Background:  Current evidence suggests that umbilical arterial pH analysis provides the most sensitive reflection of birth asphyxia. However, there’s debate whether umbilical cord blood gas analysis (UC‐BGA) should be conducted on some or all deliveries.
Aim:  The aim of this study was to evaluate the impact of introducing universal UC‐BGA at delivery on perinatal outcome.
Methods:  An observational study of all deliveries ≥20 weeks’ gestation at a tertiary obstetric unit between January 2003 and December 2006. Paired UC‐BGA was performed on 97% of deliveries (n = 19,646). Univariate and adjusted analysis assessed inter‐year UC‐BGA differences and the likelihood of metabolic acidosis and nursery admission.
Results:  There was a progressive improvement in umbilical artery pH, pO2, pCO2, base excess and lactate values in univariate and adjusted analyses (P < 0.001). There was a significant reduction in the newborns with an arterial pH <7.10 (OR = 0.71; 95%CI 0.53–0.95) and lactate >6.1 mmol/L (OR = 0.37; 95%CI 0.30–0.46).

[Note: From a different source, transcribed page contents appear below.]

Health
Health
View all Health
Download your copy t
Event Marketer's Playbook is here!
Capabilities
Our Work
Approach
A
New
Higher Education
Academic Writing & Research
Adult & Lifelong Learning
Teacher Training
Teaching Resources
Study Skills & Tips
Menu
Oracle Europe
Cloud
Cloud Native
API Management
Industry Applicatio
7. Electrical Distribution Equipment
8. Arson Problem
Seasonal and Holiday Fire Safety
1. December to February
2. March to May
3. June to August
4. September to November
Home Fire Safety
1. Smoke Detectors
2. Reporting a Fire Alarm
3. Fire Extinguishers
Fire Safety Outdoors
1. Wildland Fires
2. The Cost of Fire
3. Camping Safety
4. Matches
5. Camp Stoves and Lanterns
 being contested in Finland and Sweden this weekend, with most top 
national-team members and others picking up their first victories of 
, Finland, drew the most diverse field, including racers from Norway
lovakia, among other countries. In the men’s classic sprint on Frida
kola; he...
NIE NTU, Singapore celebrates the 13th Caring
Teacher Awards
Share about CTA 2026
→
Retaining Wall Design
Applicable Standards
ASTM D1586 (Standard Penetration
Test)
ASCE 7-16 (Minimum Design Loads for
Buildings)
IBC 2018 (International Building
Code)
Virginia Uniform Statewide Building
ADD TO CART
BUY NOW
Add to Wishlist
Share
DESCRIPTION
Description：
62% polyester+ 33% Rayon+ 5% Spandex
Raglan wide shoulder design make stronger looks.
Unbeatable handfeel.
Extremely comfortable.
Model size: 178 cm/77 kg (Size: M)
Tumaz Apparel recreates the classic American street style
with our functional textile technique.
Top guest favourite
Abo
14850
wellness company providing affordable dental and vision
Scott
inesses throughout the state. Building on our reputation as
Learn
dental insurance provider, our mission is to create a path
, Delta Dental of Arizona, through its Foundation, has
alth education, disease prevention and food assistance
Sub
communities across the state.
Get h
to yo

Utilising population specific 5th and 95th percentiles, there was a reduction in newborns with arterial pH less than 5th percentile (pH 7.12; OR = 0.75; 95%CI 0.59–0.96) and lactate levels greater than 95th percentile (6.7 mmol/L; OR = 0.37; 95%CI 0.29–0.49). There was a reduction in term (OR = 0.65; 95%CI 0.54–0.78), and overall (OR = 0.75; 95%CI 0.64–0.87) nursery admissions. These improved perinatal outcomes were independent of intervention rates.
Conclusions:  These data suggest that introduction of universal UC‐BGA may result in improved perinatal outcomes, which were observed to be independent of obstetric intervention. We suggest that these improvements might be attributed to provision of biochemical data relating to fetal acid‐base status at delivery influencing intrapartum care in subsequent cases.